Longer composition tasks should be given as individual projects. Aspects of the process may be completed in groups or paired discussion, but the creative work of a young composer should involve sitting with their own ideas, testing out musical gestures, and arriving at their own musical decisions. Their individual work is part of developing responsible decision-making skills.
There are many composition tools available to students. They can compose with paper and pencil at the keyboard, guitar, or a melody instrument or work with friends to develop a live performance. They can use score notation programs with record features to help with transcriptions or DAW2 track notation and video programs to create layers of sound. Any tool that a composer uses provides affordances, things that it can help the composer do, and also limitations, things that are difficult or impossible. For example, writing on staff notation at the keyboard allows for students to play chords and melody as well as sing to hear themselves, as well as seeing how melodies, harmonies, and accompaniment fit vertically. However, they may find this form of transcription inordinately time-consuming or may not have keyboard skills to play what they can hear with their inner ears. Conversely, the loops in track programs make beats and chord progressions easy to create but students may not have the knowledge to name the chord progressions they hear in packaged form nor the skill to build more complex musical forms. The teacher should think carefully about the tools to teach and provide for each composing exercise for the affordances and limitations that it brings.
The teacher should always add an element of reflection for students to consider how they make creative decisions, the criteria they bring to bear in determining more or less successful explorations, and the relative success of compositional products toward their artistic intent. Paper and electronic journals can be as useful as in-person discussions and allow students to share their reflections during the creative process with the teacher.
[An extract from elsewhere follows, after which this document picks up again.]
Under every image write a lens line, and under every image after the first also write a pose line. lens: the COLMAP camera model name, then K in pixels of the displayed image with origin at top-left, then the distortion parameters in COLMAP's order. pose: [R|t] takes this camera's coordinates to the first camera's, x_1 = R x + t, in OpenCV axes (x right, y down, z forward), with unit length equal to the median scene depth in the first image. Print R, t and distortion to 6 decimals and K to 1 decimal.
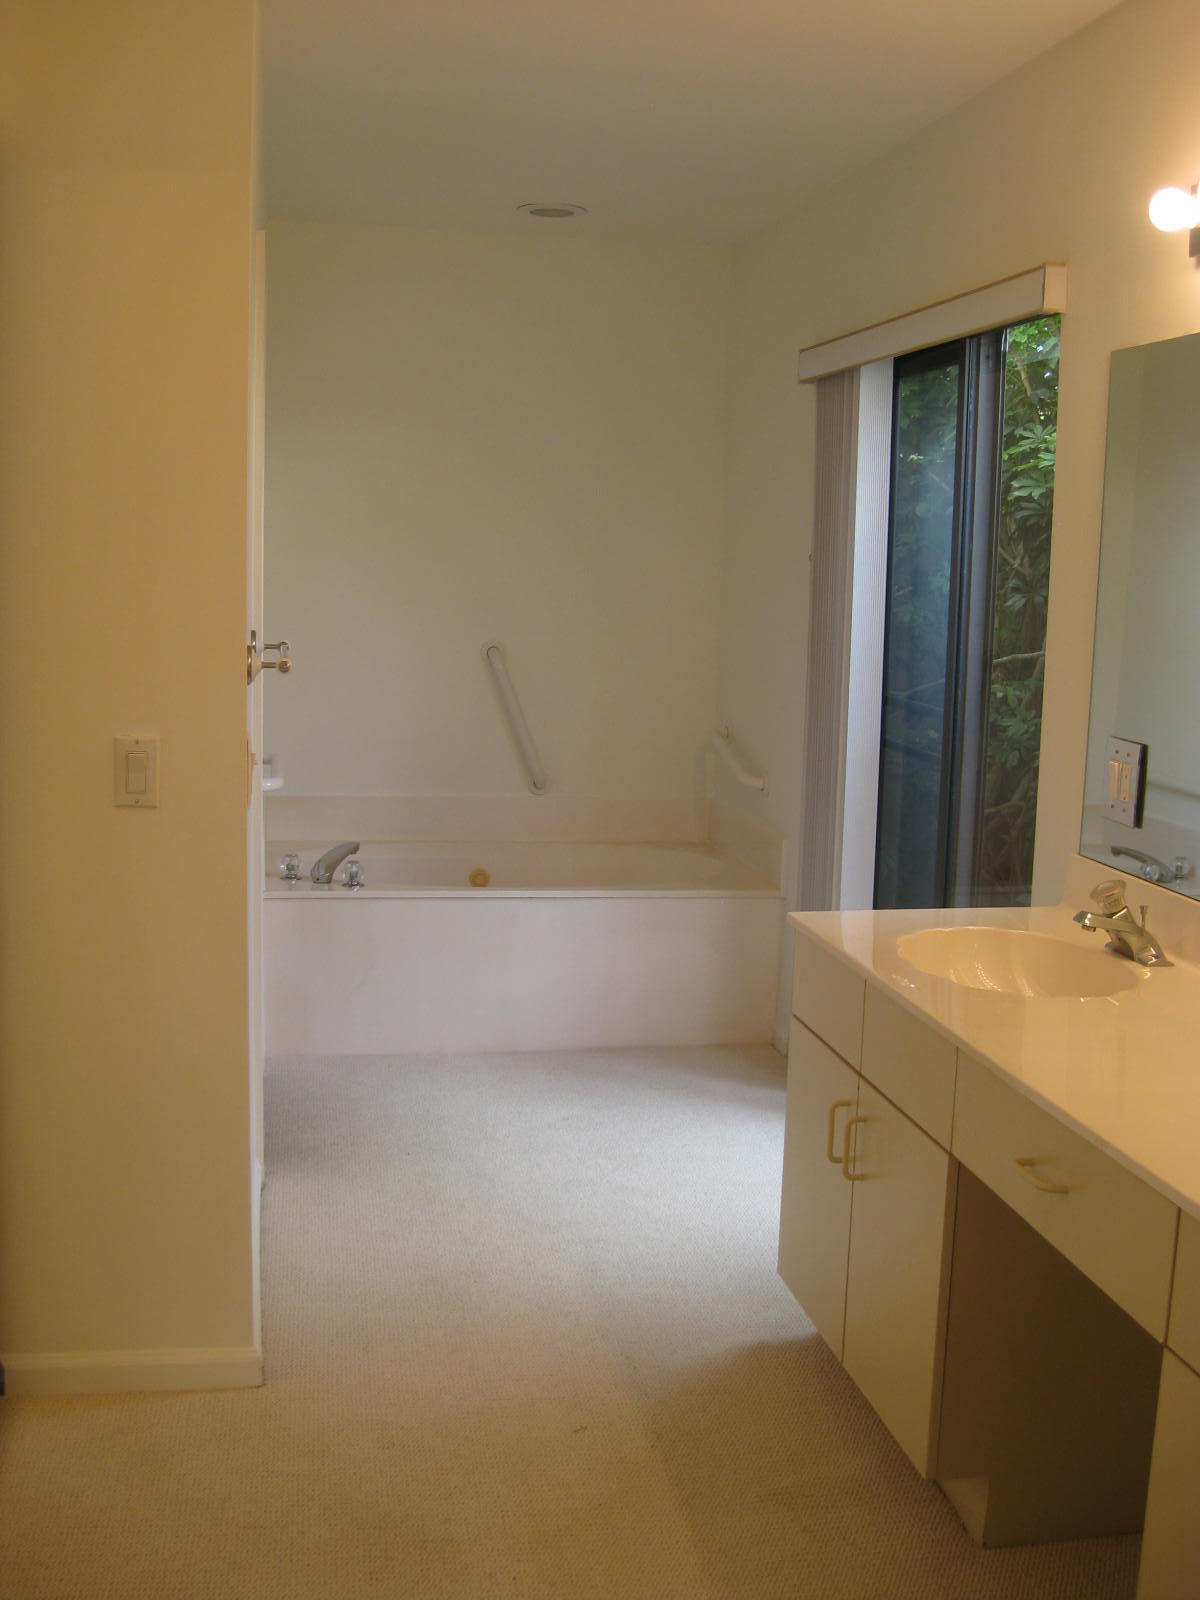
lens RADIAL K [[1752.0, 0, 600.0], [0, 1752.0, 800.0], [0, 0, 1]] dist [-0.192150, 0.168450]
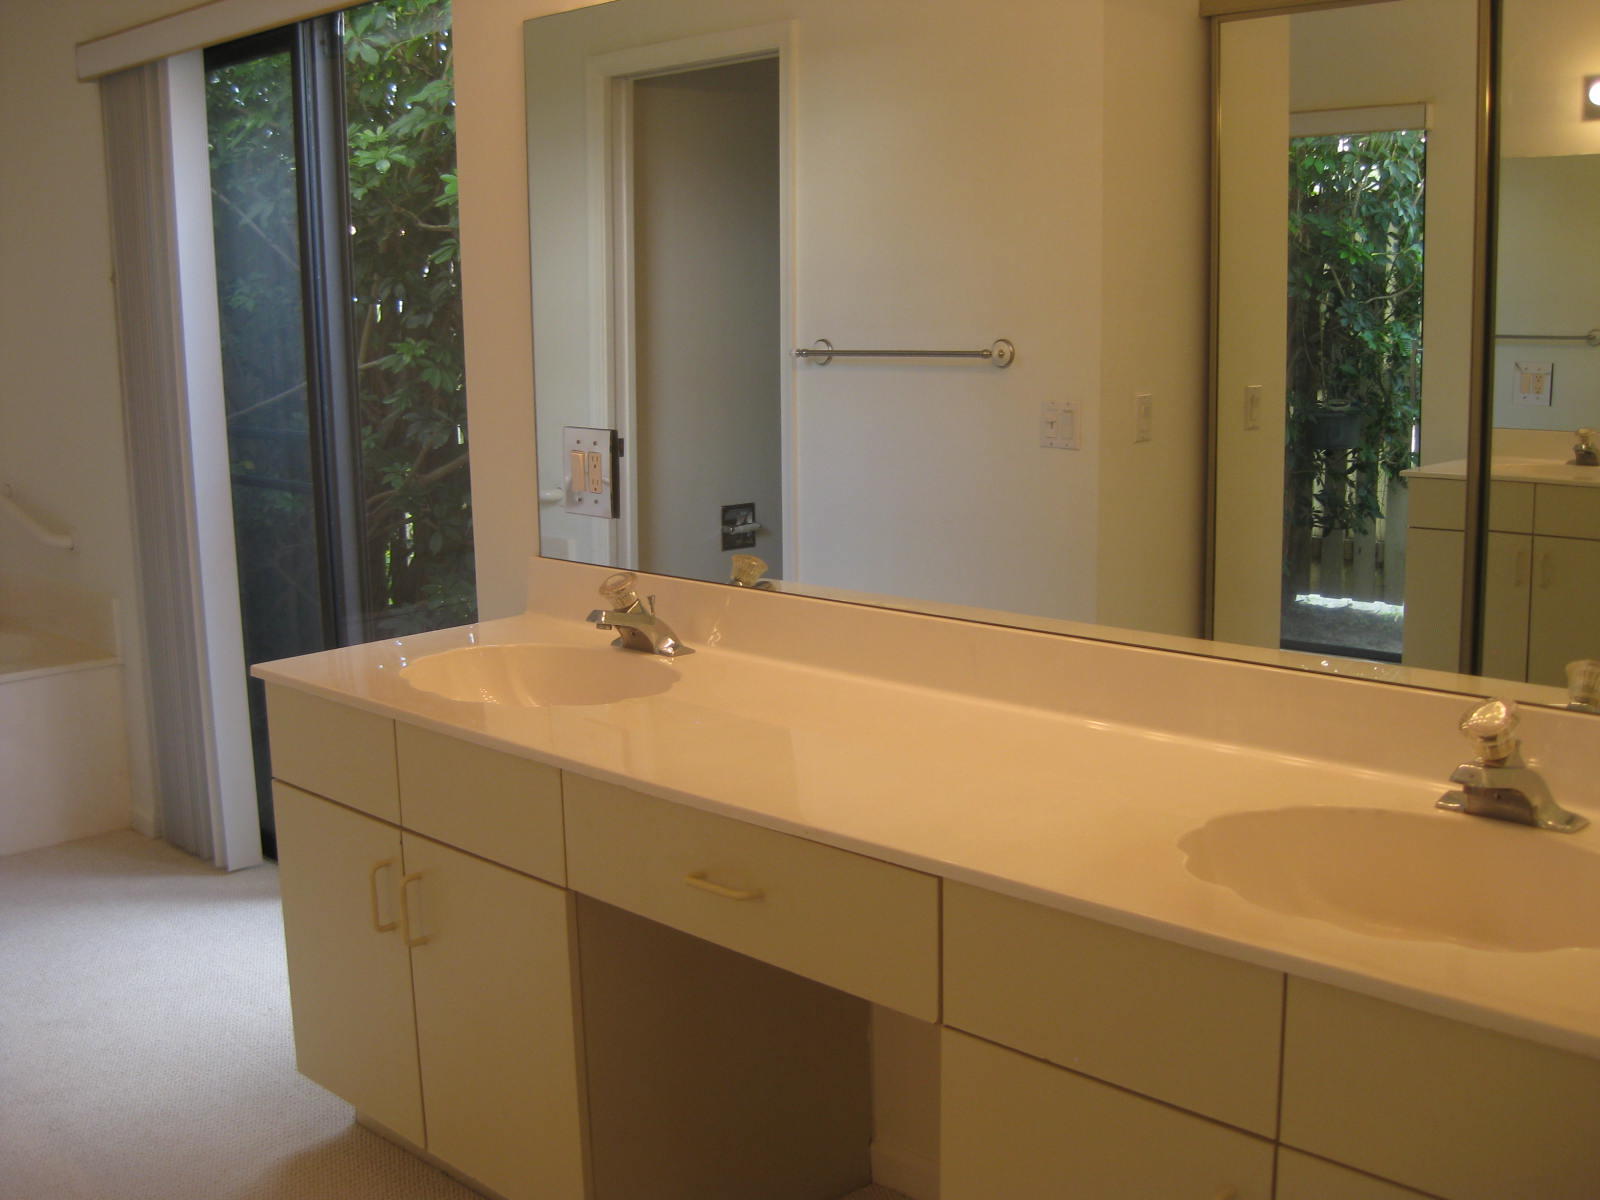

Students can also use journals to write down ideas about their interpretations and intent for texts, and to map out creative musical ideas involving scansion, melody, form, chord progressions, and voicing.
Students must hear what they create, and preferably with live voices, in order to be able to evaluate their creative efforts. Teachers should record and store student performances of compositions for reflection and feedback. Young composers should be encouraged to revise and rework creations after teacher, peer, and self-feedback, allowing for the mental “cooking” thought processes to bear fruit (Stroope, 2007).
Performance and recording can become cumbersome; a single composition project with a choir of 75 students could take a year to read and record! Instead of full-choir performances of individual works, teachers can assign chamber groups to rehearse and perform each other’s creations, giving projects for specific voice groupings so everyone can create and perform. Project groups will allow post-performance reflection so individuals can learn how their creation works for the voices in their chamber group and how the arrangement of consonants and vowels supports or deters from their artistic intent because of either rhythm or vocal range. It will be best for project groups to work together for several projects so students can develop a supportive community for each other.